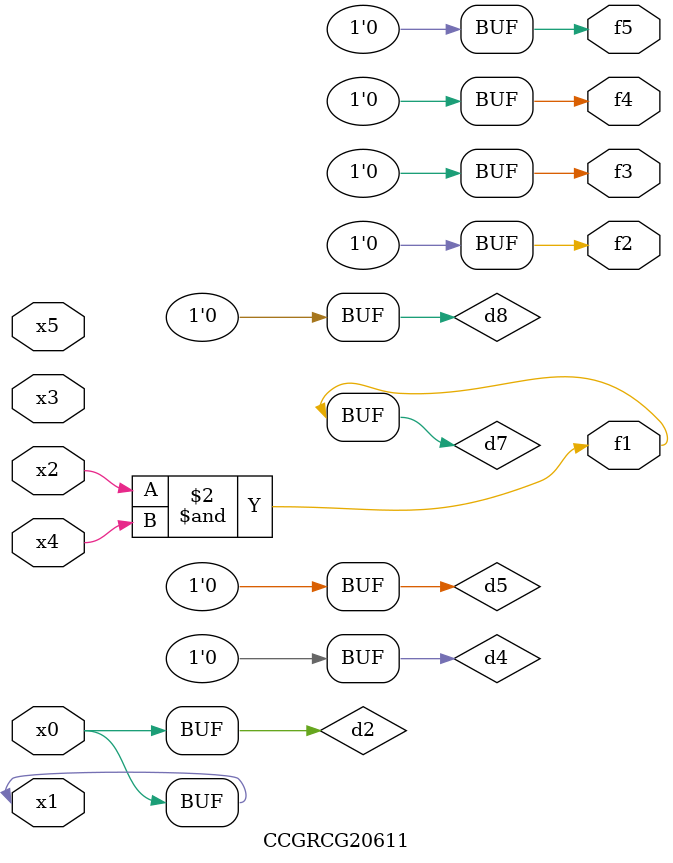
<source format=v>
module CCGRCG20611(
	input x0, x1, x2, x3, x4, x5,
	output f1, f2, f3, f4, f5
);

	wire d1, d2, d3, d4, d5, d6, d7, d8, d9;

	nand (d1, x1);
	buf (d2, x0, x1);
	nand (d3, x2, x4);
	and (d4, d1, d2);
	and (d5, d1, d2);
	nand (d6, d1, d3);
	not (d7, d3);
	xor (d8, d5);
	nor (d9, d5, d6);
	assign f1 = d7;
	assign f2 = d8;
	assign f3 = d8;
	assign f4 = d8;
	assign f5 = d8;
endmodule

</source>
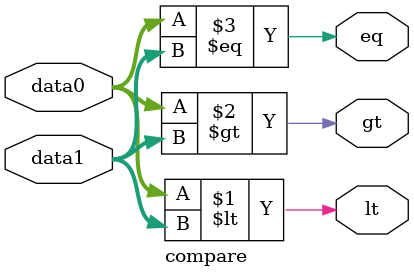
<source format=v>
module compare(data0,data1,lt,gt,eq);
  input [15:0] data0,data1;
  output reg lt,gt,eq;
  
  assign lt = data0 < data1;
  assign gt = data0 > data1;
  assign eq = data0 == data1;
  
endmodule

</source>
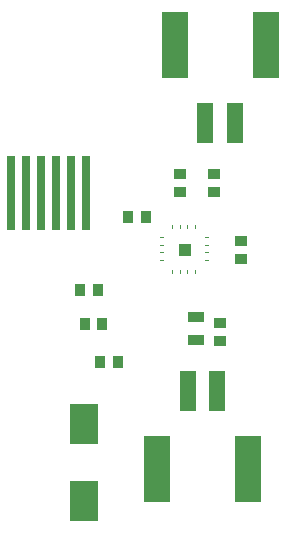
<source format=gtp>
G04 (created by PCBNEW (2013-08-24 BZR 4298)-stable) date Wed 06 Aug 2014 08:08:47 PM PDT*
%MOIN*%
G04 Gerber Fmt 3.4, Leading zero omitted, Abs format*
%FSLAX34Y34*%
G01*
G70*
G90*
G04 APERTURE LIST*
%ADD10C,0.005906*%
%ADD11R,0.094500X0.137800*%
%ADD12R,0.090551X0.220472*%
%ADD13R,0.055118X0.133858*%
%ADD14R,0.055000X0.035000*%
%ADD15R,0.029921X0.250000*%
%ADD16R,0.041732X0.041732*%
%ADD17R,0.015748X0.000394*%
%ADD18R,0.000394X0.015748*%
%ADD19R,0.039400X0.035400*%
%ADD20R,0.035400X0.039400*%
G04 APERTURE END LIST*
G54D10*
G54D11*
X17667Y-24064D03*
X17667Y-26624D03*
G54D12*
X23120Y-25580D03*
G54D13*
X21112Y-22982D03*
X22096Y-22982D03*
G54D12*
X20088Y-25580D03*
X20679Y-11446D03*
G54D13*
X22687Y-14045D03*
X21702Y-14045D03*
G54D12*
X23710Y-11446D03*
G54D14*
X21377Y-20520D03*
X21377Y-21270D03*
G54D15*
X17736Y-16377D03*
X16736Y-16377D03*
X15736Y-16377D03*
X16236Y-16377D03*
X15236Y-16377D03*
X17236Y-16377D03*
G54D16*
X21013Y-18257D03*
G54D17*
X20265Y-17874D03*
X20265Y-18129D03*
X20265Y-18385D03*
X20265Y-18641D03*
G54D18*
X20629Y-19005D03*
X20885Y-19005D03*
X21141Y-19005D03*
X21397Y-19005D03*
G54D17*
X21761Y-18641D03*
X21761Y-18385D03*
X21761Y-18129D03*
X21761Y-17874D03*
G54D18*
X21397Y-17509D03*
X21141Y-17509D03*
X20885Y-17509D03*
X20629Y-17509D03*
G54D19*
X22204Y-21290D03*
X22204Y-20698D03*
X22007Y-16329D03*
X22007Y-15737D03*
X20866Y-16339D03*
X20866Y-15747D03*
G54D20*
X18274Y-20746D03*
X17682Y-20746D03*
G54D19*
X22893Y-18573D03*
X22893Y-17981D03*
G54D20*
X18797Y-22017D03*
X18205Y-22017D03*
X17536Y-19592D03*
X18128Y-19592D03*
X19734Y-17175D03*
X19142Y-17175D03*
M02*

</source>
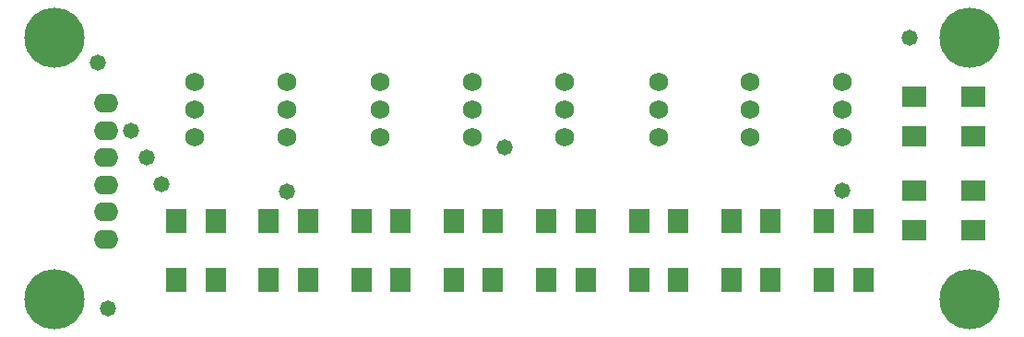
<source format=gts>
G04 Layer_Color=8388736*
%FSLAX25Y25*%
%MOIN*%
G70*
G01*
G75*
%ADD23R,0.07493X0.08674*%
%ADD24R,0.08674X0.07493*%
%ADD25O,0.08800X0.06800*%
%ADD26C,0.06800*%
%ADD27C,0.21745*%
%ADD28C,0.05800*%
D23*
X70000Y18740D02*
D03*
X55827D02*
D03*
Y40000D02*
D03*
X70000D02*
D03*
X304000Y18740D02*
D03*
X289827D02*
D03*
Y40000D02*
D03*
X304000D02*
D03*
X270571Y18740D02*
D03*
X256398D02*
D03*
Y40000D02*
D03*
X270571D02*
D03*
X237143Y18740D02*
D03*
X222970D02*
D03*
Y40000D02*
D03*
X237143D02*
D03*
X203714Y18740D02*
D03*
X189541D02*
D03*
Y40000D02*
D03*
X203714D02*
D03*
X170286Y18740D02*
D03*
X156113D02*
D03*
Y40000D02*
D03*
X170286D02*
D03*
X136857Y18740D02*
D03*
X122684D02*
D03*
Y40000D02*
D03*
X136857D02*
D03*
X103429Y18740D02*
D03*
X89255D02*
D03*
Y40000D02*
D03*
X103429D02*
D03*
D24*
X343760Y85000D02*
D03*
Y70827D02*
D03*
X322500D02*
D03*
Y85000D02*
D03*
X343760Y51000D02*
D03*
Y36827D02*
D03*
X322500D02*
D03*
Y51000D02*
D03*
D25*
X30606Y33366D02*
D03*
Y43209D02*
D03*
Y53051D02*
D03*
Y62894D02*
D03*
Y72736D02*
D03*
Y82579D02*
D03*
D26*
X296379Y70210D02*
D03*
Y80210D02*
D03*
Y90210D02*
D03*
X263079Y70210D02*
D03*
Y80210D02*
D03*
Y90210D02*
D03*
X229979Y70210D02*
D03*
Y80210D02*
D03*
Y90210D02*
D03*
X196279Y70210D02*
D03*
Y80210D02*
D03*
Y90210D02*
D03*
X162879Y70210D02*
D03*
Y80210D02*
D03*
Y90210D02*
D03*
X129479Y70210D02*
D03*
Y80210D02*
D03*
Y90210D02*
D03*
X95679Y70210D02*
D03*
Y80210D02*
D03*
Y90210D02*
D03*
X62479Y70210D02*
D03*
Y80210D02*
D03*
Y90210D02*
D03*
D27*
X11811Y11811D02*
D03*
Y106299D02*
D03*
X342520D02*
D03*
Y11811D02*
D03*
D28*
X44980Y62992D02*
D03*
X39567Y72835D02*
D03*
X50295Y53248D02*
D03*
X174427Y66716D02*
D03*
X31102Y8465D02*
D03*
X95669Y50787D02*
D03*
X296457Y51181D02*
D03*
X27500Y97500D02*
D03*
X320866Y106299D02*
D03*
M02*

</source>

→ **Your task**:
Print every entry above again without changing a word, and omit the pictures.

→ **Reply to the exercise**:
<source format=v>
module CCGRCG20611(
	input x0, x1, x2, x3, x4, x5,
	output f1, f2, f3, f4, f5
);

	wire d1, d2, d3, d4, d5, d6, d7, d8, d9;

	nand (d1, x1);
	buf (d2, x0, x1);
	nand (d3, x2, x4);
	and (d4, d1, d2);
	and (d5, d1, d2);
	nand (d6, d1, d3);
	not (d7, d3);
	xor (d8, d5);
	nor (d9, d5, d6);
	assign f1 = d7;
	assign f2 = d8;
	assign f3 = d8;
	assign f4 = d8;
	assign f5 = d8;
endmodule

</source>
<source format=v>
module compare(data0,data1,lt,gt,eq);
  input [15:0] data0,data1;
  output reg lt,gt,eq;
  
  assign lt = data0 < data1;
  assign gt = data0 > data1;
  assign eq = data0 == data1;
  
endmodule

</source>
<source format=gtp>
G04 (created by PCBNEW (2013-08-24 BZR 4298)-stable) date Wed 06 Aug 2014 08:08:47 PM PDT*
%MOIN*%
G04 Gerber Fmt 3.4, Leading zero omitted, Abs format*
%FSLAX34Y34*%
G01*
G70*
G90*
G04 APERTURE LIST*
%ADD10C,0.005906*%
%ADD11R,0.094500X0.137800*%
%ADD12R,0.090551X0.220472*%
%ADD13R,0.055118X0.133858*%
%ADD14R,0.055000X0.035000*%
%ADD15R,0.029921X0.250000*%
%ADD16R,0.041732X0.041732*%
%ADD17R,0.015748X0.000394*%
%ADD18R,0.000394X0.015748*%
%ADD19R,0.039400X0.035400*%
%ADD20R,0.035400X0.039400*%
G04 APERTURE END LIST*
G54D10*
G54D11*
X17667Y-24064D03*
X17667Y-26624D03*
G54D12*
X23120Y-25580D03*
G54D13*
X21112Y-22982D03*
X22096Y-22982D03*
G54D12*
X20088Y-25580D03*
X20679Y-11446D03*
G54D13*
X22687Y-14045D03*
X21702Y-14045D03*
G54D12*
X23710Y-11446D03*
G54D14*
X21377Y-20520D03*
X21377Y-21270D03*
G54D15*
X17736Y-16377D03*
X16736Y-16377D03*
X15736Y-16377D03*
X16236Y-16377D03*
X15236Y-16377D03*
X17236Y-16377D03*
G54D16*
X21013Y-18257D03*
G54D17*
X20265Y-17874D03*
X20265Y-18129D03*
X20265Y-18385D03*
X20265Y-18641D03*
G54D18*
X20629Y-19005D03*
X20885Y-19005D03*
X21141Y-19005D03*
X21397Y-19005D03*
G54D17*
X21761Y-18641D03*
X21761Y-18385D03*
X21761Y-18129D03*
X21761Y-17874D03*
G54D18*
X21397Y-17509D03*
X21141Y-17509D03*
X20885Y-17509D03*
X20629Y-17509D03*
G54D19*
X22204Y-21290D03*
X22204Y-20698D03*
X22007Y-16329D03*
X22007Y-15737D03*
X20866Y-16339D03*
X20866Y-15747D03*
G54D20*
X18274Y-20746D03*
X17682Y-20746D03*
G54D19*
X22893Y-18573D03*
X22893Y-17981D03*
G54D20*
X18797Y-22017D03*
X18205Y-22017D03*
X17536Y-19592D03*
X18128Y-19592D03*
X19734Y-17175D03*
X19142Y-17175D03*
M02*

</source>
<source format=gts>
G04 Layer_Color=8388736*
%FSLAX25Y25*%
%MOIN*%
G70*
G01*
G75*
%ADD23R,0.07493X0.08674*%
%ADD24R,0.08674X0.07493*%
%ADD25O,0.08800X0.06800*%
%ADD26C,0.06800*%
%ADD27C,0.21745*%
%ADD28C,0.05800*%
D23*
X70000Y18740D02*
D03*
X55827D02*
D03*
Y40000D02*
D03*
X70000D02*
D03*
X304000Y18740D02*
D03*
X289827D02*
D03*
Y40000D02*
D03*
X304000D02*
D03*
X270571Y18740D02*
D03*
X256398D02*
D03*
Y40000D02*
D03*
X270571D02*
D03*
X237143Y18740D02*
D03*
X222970D02*
D03*
Y40000D02*
D03*
X237143D02*
D03*
X203714Y18740D02*
D03*
X189541D02*
D03*
Y40000D02*
D03*
X203714D02*
D03*
X170286Y18740D02*
D03*
X156113D02*
D03*
Y40000D02*
D03*
X170286D02*
D03*
X136857Y18740D02*
D03*
X122684D02*
D03*
Y40000D02*
D03*
X136857D02*
D03*
X103429Y18740D02*
D03*
X89255D02*
D03*
Y40000D02*
D03*
X103429D02*
D03*
D24*
X343760Y85000D02*
D03*
Y70827D02*
D03*
X322500D02*
D03*
Y85000D02*
D03*
X343760Y51000D02*
D03*
Y36827D02*
D03*
X322500D02*
D03*
Y51000D02*
D03*
D25*
X30606Y33366D02*
D03*
Y43209D02*
D03*
Y53051D02*
D03*
Y62894D02*
D03*
Y72736D02*
D03*
Y82579D02*
D03*
D26*
X296379Y70210D02*
D03*
Y80210D02*
D03*
Y90210D02*
D03*
X263079Y70210D02*
D03*
Y80210D02*
D03*
Y90210D02*
D03*
X229979Y70210D02*
D03*
Y80210D02*
D03*
Y90210D02*
D03*
X196279Y70210D02*
D03*
Y80210D02*
D03*
Y90210D02*
D03*
X162879Y70210D02*
D03*
Y80210D02*
D03*
Y90210D02*
D03*
X129479Y70210D02*
D03*
Y80210D02*
D03*
Y90210D02*
D03*
X95679Y70210D02*
D03*
Y80210D02*
D03*
Y90210D02*
D03*
X62479Y70210D02*
D03*
Y80210D02*
D03*
Y90210D02*
D03*
D27*
X11811Y11811D02*
D03*
Y106299D02*
D03*
X342520D02*
D03*
Y11811D02*
D03*
D28*
X44980Y62992D02*
D03*
X39567Y72835D02*
D03*
X50295Y53248D02*
D03*
X174427Y66716D02*
D03*
X31102Y8465D02*
D03*
X95669Y50787D02*
D03*
X296457Y51181D02*
D03*
X27500Y97500D02*
D03*
X320866Y106299D02*
D03*
M02*

</source>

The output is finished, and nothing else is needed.